Demand for H-1B Visas in New England: An Analysis of Employer Requests for Highly-Skilled Guest Workers
The H-1B visa program allows employers to hire guest workers in "specialty occupations" and allows these workers to apply for permanent residency while working on the temporary visa. Some immigration reform advocates argue for an increase in the number of H-1B visas to address a shortage of STEM labor and to allow businesses to compete globally for the "best and brightest" talent. Others argue against increasing the availability of such visas for fear the program allows firms to employ guest workers at lower wages than domestic peers and is heavily used by outsourcing firms to transfer jobs to less costly destinations.
This debate about the role of H-1B visas is based almost entirely on analysis at the national level. To better inform policy discussions in New England this report provides new insights into the geographic variation of demand for H-1B visas, the types of workers requested and their regional concentrations, and the types of employers that demand H-1B visas in the region.

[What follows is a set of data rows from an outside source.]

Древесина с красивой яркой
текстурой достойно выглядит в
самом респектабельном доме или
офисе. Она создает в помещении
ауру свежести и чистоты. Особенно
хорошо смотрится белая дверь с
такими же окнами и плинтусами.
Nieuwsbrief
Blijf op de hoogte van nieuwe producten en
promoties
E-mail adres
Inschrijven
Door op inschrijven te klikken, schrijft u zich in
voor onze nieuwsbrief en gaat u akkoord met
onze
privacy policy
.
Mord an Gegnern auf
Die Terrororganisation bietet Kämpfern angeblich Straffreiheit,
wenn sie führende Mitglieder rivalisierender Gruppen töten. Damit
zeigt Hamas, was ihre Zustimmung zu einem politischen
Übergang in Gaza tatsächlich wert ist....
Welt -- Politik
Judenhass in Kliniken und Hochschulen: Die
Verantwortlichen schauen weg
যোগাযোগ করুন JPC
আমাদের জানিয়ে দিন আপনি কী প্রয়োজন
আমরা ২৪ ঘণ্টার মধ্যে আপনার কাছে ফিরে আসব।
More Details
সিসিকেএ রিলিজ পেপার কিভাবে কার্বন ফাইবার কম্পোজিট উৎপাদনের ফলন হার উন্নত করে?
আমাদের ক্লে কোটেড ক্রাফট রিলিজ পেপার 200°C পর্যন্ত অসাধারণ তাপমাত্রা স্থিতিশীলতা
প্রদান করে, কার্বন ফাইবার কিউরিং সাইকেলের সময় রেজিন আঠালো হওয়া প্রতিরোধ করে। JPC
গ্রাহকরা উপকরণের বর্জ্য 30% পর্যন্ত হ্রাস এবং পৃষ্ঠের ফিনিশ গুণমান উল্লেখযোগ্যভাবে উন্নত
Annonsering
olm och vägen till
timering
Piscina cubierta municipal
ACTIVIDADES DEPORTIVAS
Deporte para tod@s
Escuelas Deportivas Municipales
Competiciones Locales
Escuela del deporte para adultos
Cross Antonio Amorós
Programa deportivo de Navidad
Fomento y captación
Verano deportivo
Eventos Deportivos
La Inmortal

This report finds that New England has some of the highest levels of demand for H-1B workers nationwide, relative to employment, due to significant demand from a few metropolitan labor markets in Connecticut and Massachusetts. This analysis also shows that there are various intended uses of the H-1B visa: it is not solely used to address a STEM-skills shortage nor is it used principally to outsource work to less costly locations. Finally, the report recommends developing a clearer policy goal for the H-1B visa program, which would support more coherent criterion for admitting highly skilled guest workers and provide a context within which to determine the desired admission levels of the program.